URL: http://www.jewishjournal.com/community_calendar/item/prospects_for_middle_east_peace_an_insiders_look_at_israeli_politics_the_di

On the heels of the American election and with the Israeli elections on the horizon, please join President of J Street Jeremy Ben-Ami and Ophir Pines-Paz for a discussion on how a new Congress and reshuffled Administration may shape the Israeli-Palestinian peace process.

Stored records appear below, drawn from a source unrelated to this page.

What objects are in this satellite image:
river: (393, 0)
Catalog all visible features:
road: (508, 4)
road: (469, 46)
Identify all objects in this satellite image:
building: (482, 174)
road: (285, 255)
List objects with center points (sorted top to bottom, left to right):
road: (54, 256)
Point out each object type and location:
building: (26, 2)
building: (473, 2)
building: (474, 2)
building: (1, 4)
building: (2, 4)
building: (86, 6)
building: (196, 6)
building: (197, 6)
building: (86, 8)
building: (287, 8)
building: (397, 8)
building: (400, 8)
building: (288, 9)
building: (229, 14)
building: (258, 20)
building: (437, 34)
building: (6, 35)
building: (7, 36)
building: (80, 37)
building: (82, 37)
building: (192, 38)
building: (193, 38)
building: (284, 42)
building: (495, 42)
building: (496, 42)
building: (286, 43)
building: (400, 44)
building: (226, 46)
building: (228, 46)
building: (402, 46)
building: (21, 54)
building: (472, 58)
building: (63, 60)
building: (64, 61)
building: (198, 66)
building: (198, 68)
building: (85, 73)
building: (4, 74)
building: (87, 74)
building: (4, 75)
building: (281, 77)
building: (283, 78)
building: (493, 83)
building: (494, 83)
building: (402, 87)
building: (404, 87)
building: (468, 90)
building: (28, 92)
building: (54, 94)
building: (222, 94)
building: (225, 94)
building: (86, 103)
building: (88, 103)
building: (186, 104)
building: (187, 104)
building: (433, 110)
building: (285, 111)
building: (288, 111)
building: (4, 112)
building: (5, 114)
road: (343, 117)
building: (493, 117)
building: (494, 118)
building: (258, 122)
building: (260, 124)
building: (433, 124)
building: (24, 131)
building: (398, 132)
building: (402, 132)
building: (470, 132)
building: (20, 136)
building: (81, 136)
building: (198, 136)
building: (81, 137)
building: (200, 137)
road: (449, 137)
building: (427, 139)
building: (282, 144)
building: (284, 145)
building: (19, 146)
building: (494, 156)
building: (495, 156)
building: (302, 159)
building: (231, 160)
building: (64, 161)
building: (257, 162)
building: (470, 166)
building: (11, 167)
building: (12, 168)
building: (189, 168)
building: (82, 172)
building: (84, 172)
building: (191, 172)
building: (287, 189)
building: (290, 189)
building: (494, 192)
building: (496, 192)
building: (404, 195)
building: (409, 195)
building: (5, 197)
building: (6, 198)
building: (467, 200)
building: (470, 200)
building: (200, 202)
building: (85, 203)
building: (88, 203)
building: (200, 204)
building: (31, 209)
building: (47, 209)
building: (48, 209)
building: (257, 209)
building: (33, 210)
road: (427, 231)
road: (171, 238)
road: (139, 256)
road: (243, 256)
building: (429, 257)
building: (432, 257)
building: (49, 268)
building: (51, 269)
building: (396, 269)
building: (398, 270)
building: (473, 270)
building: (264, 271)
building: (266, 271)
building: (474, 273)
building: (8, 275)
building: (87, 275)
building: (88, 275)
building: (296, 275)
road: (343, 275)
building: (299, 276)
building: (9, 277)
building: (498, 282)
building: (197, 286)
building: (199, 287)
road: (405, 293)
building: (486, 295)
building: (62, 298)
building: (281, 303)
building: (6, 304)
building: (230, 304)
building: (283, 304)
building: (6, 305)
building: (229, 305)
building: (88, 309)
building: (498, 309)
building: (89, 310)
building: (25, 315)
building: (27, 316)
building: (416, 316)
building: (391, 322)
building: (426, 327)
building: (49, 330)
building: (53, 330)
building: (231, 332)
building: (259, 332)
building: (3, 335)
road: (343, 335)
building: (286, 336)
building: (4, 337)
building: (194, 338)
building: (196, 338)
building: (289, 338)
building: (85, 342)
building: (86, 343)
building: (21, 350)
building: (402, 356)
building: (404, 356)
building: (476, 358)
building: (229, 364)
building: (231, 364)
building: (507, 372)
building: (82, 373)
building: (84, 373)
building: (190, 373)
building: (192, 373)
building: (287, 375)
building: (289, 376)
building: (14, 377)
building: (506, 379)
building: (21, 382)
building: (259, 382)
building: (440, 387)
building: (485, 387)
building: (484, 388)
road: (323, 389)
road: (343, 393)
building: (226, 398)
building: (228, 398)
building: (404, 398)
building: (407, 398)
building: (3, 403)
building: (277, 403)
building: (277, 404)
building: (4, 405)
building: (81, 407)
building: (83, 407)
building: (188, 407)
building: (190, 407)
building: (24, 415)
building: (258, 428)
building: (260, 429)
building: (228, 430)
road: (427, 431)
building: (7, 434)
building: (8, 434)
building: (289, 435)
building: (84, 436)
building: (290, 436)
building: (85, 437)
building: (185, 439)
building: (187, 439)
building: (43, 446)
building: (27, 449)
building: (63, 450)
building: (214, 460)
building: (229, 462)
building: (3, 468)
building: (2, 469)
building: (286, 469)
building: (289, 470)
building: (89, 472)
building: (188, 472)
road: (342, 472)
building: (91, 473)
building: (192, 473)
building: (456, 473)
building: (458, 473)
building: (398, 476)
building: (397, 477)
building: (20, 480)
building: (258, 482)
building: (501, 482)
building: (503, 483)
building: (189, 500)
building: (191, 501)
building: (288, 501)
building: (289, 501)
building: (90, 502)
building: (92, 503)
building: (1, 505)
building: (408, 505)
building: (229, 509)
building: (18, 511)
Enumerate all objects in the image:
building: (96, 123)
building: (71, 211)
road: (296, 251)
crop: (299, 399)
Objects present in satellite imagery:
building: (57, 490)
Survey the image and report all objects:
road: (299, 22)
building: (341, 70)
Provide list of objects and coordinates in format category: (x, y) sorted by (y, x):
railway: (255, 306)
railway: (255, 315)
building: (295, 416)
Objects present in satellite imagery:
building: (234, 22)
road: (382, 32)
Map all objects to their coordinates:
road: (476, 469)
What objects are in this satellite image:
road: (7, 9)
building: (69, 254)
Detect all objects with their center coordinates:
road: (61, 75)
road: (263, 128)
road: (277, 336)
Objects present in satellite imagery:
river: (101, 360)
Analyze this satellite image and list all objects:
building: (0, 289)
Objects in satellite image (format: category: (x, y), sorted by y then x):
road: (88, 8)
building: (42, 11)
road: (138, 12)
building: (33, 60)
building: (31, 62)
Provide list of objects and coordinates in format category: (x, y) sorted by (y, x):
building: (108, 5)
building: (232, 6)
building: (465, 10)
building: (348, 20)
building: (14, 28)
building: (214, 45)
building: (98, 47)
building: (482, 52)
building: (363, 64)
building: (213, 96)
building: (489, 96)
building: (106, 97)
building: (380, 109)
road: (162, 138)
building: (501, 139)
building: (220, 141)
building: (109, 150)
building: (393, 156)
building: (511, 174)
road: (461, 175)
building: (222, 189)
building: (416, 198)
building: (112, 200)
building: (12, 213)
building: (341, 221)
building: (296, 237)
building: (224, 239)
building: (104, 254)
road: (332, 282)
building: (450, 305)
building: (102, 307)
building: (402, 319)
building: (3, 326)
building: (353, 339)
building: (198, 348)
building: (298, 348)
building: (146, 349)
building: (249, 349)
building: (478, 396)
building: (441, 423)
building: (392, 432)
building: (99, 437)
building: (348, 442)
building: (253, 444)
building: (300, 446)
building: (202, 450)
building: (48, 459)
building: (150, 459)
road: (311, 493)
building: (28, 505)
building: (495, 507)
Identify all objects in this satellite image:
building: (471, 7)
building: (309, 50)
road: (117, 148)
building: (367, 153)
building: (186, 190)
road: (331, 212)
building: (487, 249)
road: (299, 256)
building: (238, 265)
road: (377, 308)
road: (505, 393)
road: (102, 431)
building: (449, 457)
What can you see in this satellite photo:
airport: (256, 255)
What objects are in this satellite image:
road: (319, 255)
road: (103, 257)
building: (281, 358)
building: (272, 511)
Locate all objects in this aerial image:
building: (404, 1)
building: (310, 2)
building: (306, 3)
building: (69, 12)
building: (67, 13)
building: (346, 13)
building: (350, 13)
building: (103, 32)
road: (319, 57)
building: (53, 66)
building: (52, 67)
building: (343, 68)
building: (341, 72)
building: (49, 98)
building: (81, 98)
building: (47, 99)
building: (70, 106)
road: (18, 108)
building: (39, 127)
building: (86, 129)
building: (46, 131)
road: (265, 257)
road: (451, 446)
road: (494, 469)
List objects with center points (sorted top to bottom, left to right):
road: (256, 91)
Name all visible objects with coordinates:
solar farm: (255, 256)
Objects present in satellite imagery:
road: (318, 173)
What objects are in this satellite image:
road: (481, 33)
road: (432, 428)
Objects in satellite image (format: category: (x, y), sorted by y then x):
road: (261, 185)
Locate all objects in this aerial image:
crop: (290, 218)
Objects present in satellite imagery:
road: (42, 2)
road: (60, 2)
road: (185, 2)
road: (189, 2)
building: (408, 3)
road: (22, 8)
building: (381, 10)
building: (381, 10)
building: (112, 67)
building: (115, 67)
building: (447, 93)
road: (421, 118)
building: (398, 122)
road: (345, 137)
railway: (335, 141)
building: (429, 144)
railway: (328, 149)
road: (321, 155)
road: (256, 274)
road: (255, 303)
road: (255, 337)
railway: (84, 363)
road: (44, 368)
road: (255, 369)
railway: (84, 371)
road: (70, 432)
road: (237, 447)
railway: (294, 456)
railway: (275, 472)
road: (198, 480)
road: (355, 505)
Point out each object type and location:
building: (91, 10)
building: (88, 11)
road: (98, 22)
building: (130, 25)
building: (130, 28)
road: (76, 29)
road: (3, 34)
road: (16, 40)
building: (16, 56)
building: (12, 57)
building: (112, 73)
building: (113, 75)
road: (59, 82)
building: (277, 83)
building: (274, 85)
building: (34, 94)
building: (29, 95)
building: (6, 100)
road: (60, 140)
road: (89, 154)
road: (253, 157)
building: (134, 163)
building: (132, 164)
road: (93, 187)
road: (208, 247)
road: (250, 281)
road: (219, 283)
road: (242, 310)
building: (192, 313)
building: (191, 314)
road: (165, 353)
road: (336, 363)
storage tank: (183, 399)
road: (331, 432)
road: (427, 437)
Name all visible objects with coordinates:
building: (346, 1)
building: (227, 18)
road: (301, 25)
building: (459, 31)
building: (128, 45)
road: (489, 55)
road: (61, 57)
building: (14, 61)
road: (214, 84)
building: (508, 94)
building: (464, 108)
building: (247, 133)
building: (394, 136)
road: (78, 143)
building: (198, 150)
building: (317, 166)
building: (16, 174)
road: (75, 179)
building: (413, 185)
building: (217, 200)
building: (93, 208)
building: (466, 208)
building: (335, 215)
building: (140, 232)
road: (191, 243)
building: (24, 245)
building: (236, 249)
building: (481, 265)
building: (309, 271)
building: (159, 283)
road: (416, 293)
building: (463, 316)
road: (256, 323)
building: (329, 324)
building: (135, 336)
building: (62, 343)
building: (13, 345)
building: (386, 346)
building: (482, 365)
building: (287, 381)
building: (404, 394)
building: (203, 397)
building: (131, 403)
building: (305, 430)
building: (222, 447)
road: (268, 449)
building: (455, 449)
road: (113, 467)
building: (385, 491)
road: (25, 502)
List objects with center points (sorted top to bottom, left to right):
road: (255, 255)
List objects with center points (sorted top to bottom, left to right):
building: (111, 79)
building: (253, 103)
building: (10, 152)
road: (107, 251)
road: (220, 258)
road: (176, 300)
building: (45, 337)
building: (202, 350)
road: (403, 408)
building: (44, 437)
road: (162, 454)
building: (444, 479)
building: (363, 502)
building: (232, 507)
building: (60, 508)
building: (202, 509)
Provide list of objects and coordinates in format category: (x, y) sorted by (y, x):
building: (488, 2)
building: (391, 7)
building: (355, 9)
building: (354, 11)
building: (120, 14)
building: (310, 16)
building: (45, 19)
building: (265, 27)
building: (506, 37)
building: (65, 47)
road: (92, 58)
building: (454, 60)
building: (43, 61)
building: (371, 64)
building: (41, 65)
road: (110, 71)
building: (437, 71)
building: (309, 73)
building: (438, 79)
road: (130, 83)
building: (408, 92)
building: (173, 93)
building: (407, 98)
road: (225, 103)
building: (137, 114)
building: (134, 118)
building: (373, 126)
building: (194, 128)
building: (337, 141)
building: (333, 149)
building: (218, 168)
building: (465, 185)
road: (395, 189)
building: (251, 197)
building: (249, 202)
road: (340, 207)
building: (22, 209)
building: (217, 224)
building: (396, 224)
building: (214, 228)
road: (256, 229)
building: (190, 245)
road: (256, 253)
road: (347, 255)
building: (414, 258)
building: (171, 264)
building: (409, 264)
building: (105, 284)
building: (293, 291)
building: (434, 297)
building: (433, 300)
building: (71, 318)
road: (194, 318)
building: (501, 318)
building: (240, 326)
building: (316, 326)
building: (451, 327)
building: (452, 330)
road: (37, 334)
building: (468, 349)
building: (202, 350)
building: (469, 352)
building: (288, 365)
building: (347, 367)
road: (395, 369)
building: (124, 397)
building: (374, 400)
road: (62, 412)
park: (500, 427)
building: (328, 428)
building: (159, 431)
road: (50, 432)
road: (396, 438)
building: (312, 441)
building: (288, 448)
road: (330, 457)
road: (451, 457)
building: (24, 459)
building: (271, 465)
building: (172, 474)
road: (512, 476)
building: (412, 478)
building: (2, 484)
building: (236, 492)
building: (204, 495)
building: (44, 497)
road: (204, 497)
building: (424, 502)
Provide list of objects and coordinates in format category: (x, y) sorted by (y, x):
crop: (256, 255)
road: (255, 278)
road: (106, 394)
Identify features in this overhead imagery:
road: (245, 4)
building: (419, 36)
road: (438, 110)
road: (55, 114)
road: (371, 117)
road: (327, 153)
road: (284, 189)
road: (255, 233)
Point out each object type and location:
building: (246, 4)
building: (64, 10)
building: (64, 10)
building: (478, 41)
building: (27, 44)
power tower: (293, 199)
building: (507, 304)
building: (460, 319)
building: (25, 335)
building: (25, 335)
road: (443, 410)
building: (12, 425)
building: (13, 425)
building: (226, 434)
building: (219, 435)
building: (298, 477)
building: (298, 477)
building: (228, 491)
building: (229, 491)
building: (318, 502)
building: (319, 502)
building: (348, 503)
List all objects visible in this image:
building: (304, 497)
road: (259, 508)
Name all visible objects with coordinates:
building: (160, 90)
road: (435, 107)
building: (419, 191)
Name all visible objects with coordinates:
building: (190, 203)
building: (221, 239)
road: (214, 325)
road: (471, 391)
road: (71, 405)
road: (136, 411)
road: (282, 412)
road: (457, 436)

Ophir Pines Paz and Jeremy ben-Ami will speak specifically to the manner in which the politics on the ground in Israel and the US stand to impact the peace process.

Ophir Pines-Paz Bio:

J Street is proud to welcome a stalwart Israeli advocate of the two-state solution: Ophir Pines Paz. In his 14 year career in the Knesset, Pines Paz earned a reputation from political allies and adversaries alike as one of the most principled leaders in Israeli politics. Pines Paz, who served as General Secretary of the Labor Party from 2001 to 2003, made waves when he resigned from the Knesset in 2010 after then-Labor Leader Ehud Barak elected to join Prime Minister Netanyahu’s coalition. Pines Paz said of his resignation, “I got to the point where I feel I cannot reconcile my values with sitting in the Knesset. In the choice between clinging to the chair and keeping values, I choose keeping the values.”

Pines Paz, who has been on Israeli insiders’ short list of likely future prime ministers, was a tireless promoter of a two-state solution throughout his time in the Knesset. His political career included stints in two Israeli governments, where he was known to push Israeli leaders of all political persuasions to prioritize peace negotiations.

Pines Paz currently heads the Institute for Local Governance at Tel Aviv University Social Science School and is a member of J Street’s Israel Board. Having also served as a resident fellow at Harvard’s Institute of Politics in 2010, he is uniquely qualified to speak about the political climate in the US and Israel as it relates to two-state peace.